Clark will bring plenty of things with her to the professional ranks. Among those are a passionate fanbase, plenty of NIL/endorsement money and a raised celebrity profile. 

What she also brings is mainstream media attention. Media that barely touched women’s basketball before all of a sudden have the sport all on their brains because of the sensation that is No. 22 from Iowa. 

The Clark effect is real – season ticket prices for Fever games will reportedly be double what they previously were and demand for tickets is at a high in the basketball hotbed that is the Hoosier State. 

Let us get to the whole mainstream media attention part of the equation. Not too long ago, Shams Charania recently broke news that the New York Liberty had re-signed Breanna Stewart to a one-year deal less than the max contract someone of Stewie’s caliber could have easily commanded. 

It allows the Liberty to keep the same starting five of her, Jonquel Jones, Sabrina Ionescu, Courtney Vandersloot and Betnijah Laney that advanced to last year’s Finals vs. the Las Vegas Aces and came within an eyelash of forcing a Game 5 back in Las Vegas. 

That was another obvious case of an agent shopping a story to a mainstream NBA reporter because the WNBA wants mainstream attention. Again – nothing wrong with mainstream reporters wanting to cover the W, but we have said this time and time again. 

Charania and Adrian Wojnarowski’s bread and butter are the NBA. How are agents shopping big scoops such as this to NBA-first reporters when WNBA-first news breakers such as Khristina Williams are in the trenches with the W on a daily basis. 

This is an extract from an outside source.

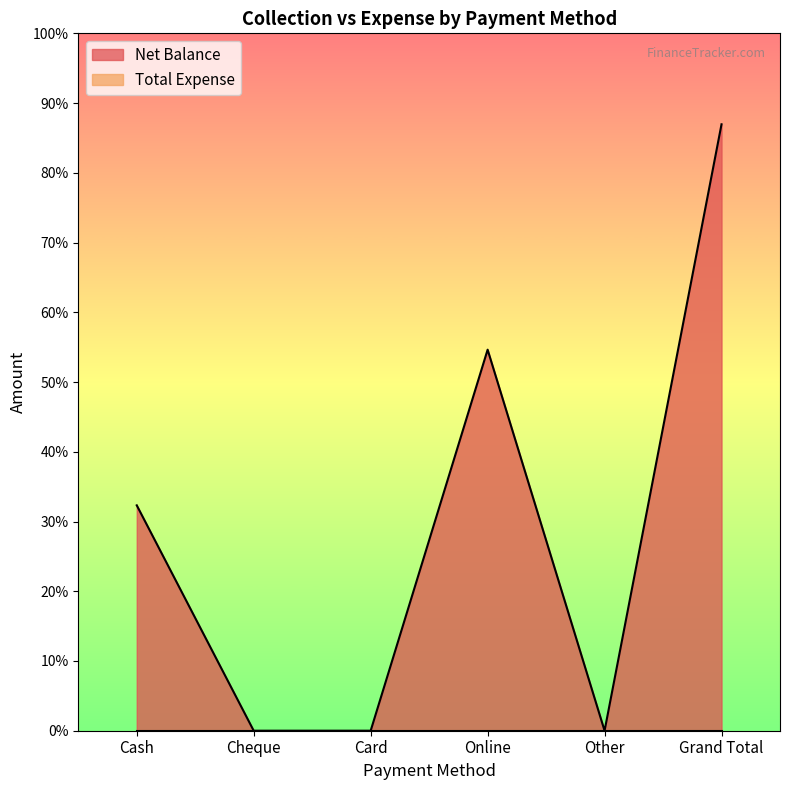

What is the label of the 3rd point from the right?

Online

This brings us to all of the mainstream media attention that has surrounded Clark despite the fact that she does not exactly play in a big media state such as Iowa. The WNBA can welcome all of the press corps that cover Clark that it wants, but it also needs to recognize that there is a lot of press out there that could barely name ten WNBA players without Googling. 

There is a big difference between covering an entire league and only covering one player. Now, if those mainstream media types that cover Clark as if she invented women’s basketball take time to learn more about the WNBA and its players, then it is a net win for the WNBA. 

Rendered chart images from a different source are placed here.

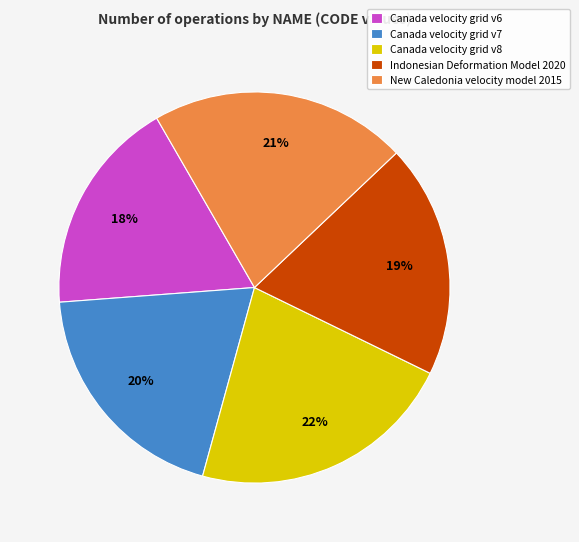

Approximately how many times larger is the value at New Caledonia velocity model 2015 compared to Canada velocity grid v8?

1.0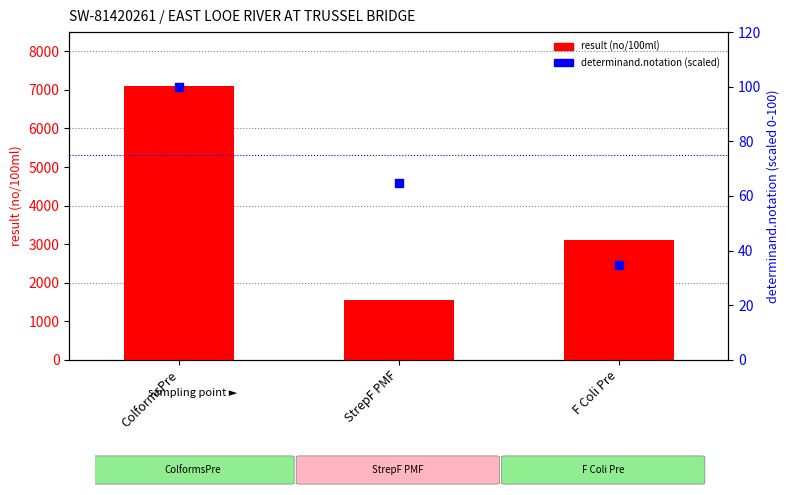

At which category is the sum across all series the highest?

ColformsPre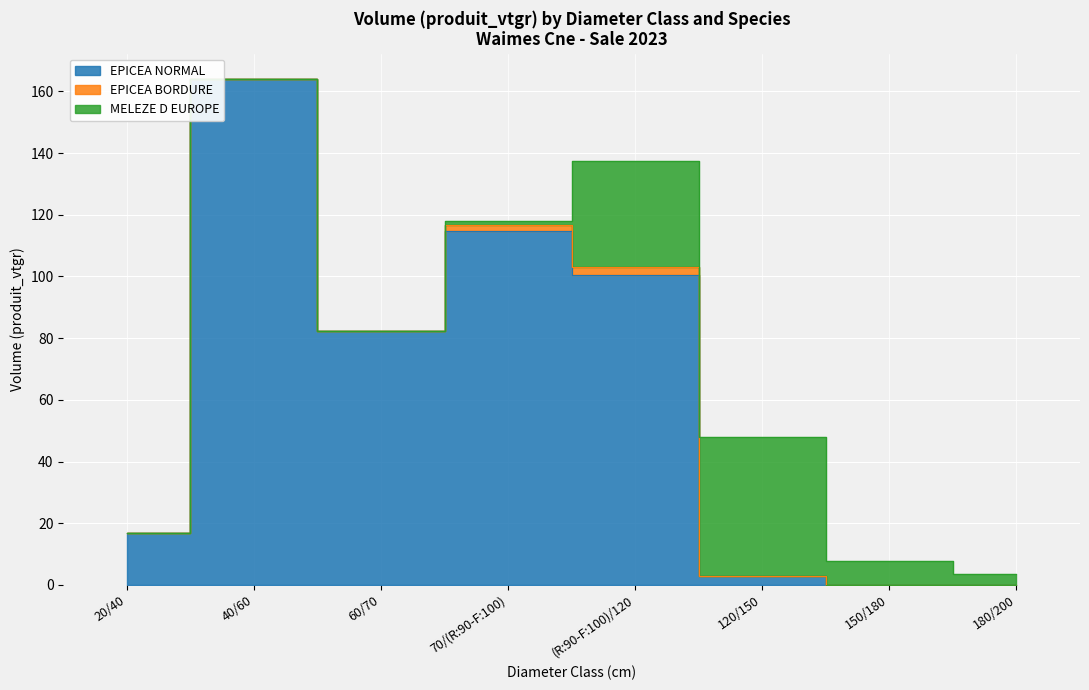

The EPICEA BORDURE series shows 0.0 at 150/180. True or false?

True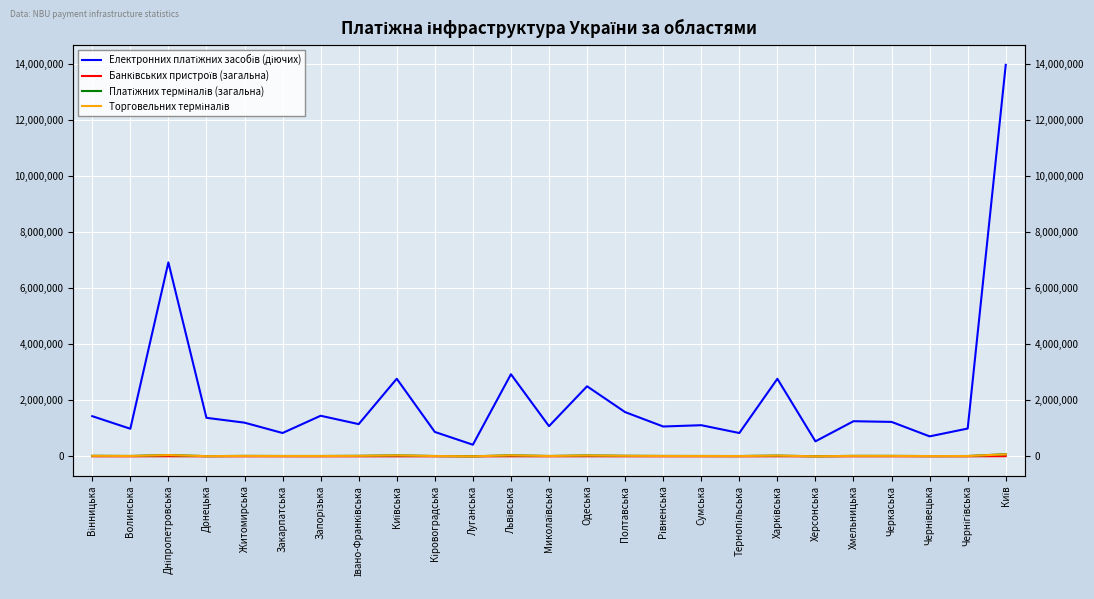

Reading right to left, list all the values displayed in this chart.

Електронних платіжних засобів (діючих): 13981291	992093	713038	1229395	1254074	535259	2768963	832379	1111523	1065271	1579182	2501246	1077786	2931909	414328	870955	2771334	1150203	1449025	832902	1202490	1375296	6926102	984603	1433960
Банківських пристроїв (загальна): 5180	716	652	997	938	225	1922	659	874	798	1238	2052	886	1894	0	675	750	837	753	802	965	365	3043	727	1221
Платіжних терміналів (загальна): 76295	10780	9328	15526	15904	1819	26137	10516	12192	13312	19024	31664	11813	36915	18	11391	34145	17329	11709	11967	15055	6624	46922	12505	18479
Торговельних терміналів: 72701	10220	8840	14840	15276	1685	24838	9929	11614	12712	18166	29888	11284	35356	18	10878	33148	16511	11209	11396	14392	6365	45073	11991	17615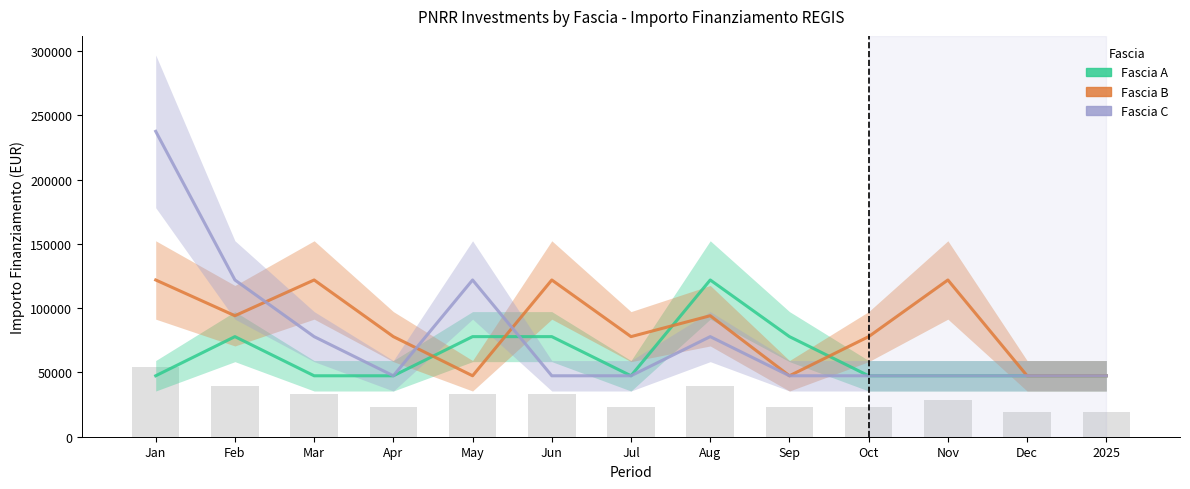

What is the label of the 12th bar from the right?

Feb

But the WNBA is receiving more mainstream media attention simply because of its own organic growth. A good bit of that growth has occurred because of how the players have successfully branded themselves on social media, but a great deal of that growth has been because of the large number of independent media outlets that have lifted the W to the point where the big girls and boys with the deeper pockets want to go straight to the VIP section of the club. 

Except there would be no club without the tireless work of those indie outlets. 

We mentioned this when we did our “teardown” of the W’s overall relationship with media shortly after the conclusion of the 2023 season. The WNBA needs to embrace the big tent mindset where there is room for everyone – the indies and the mainstreams. And more pressure needs to be put on the mainstreams to pay full-time salary to those who wish to cover women’s sports and make a decent living off of it. 

The idea that there is a lack of interest in covering women’s sports is a farce. All one has to do is look at the full media rooms that the W has encountered lately with its coverage of marquee events such as All-Star and the Finals. The problem is that mainstream media outlets still have their calendars set to the 1980s instead of 2024. 

Plus…will many of these mainstream media outlets even follow Clark into the W? We know her fans throughout Iowa will.

Something tells us Clark is about to be a case study for WNBA-media relations. And the league needs to choose wisely. Take care of the ball, WNBA. Do not turn the rock over.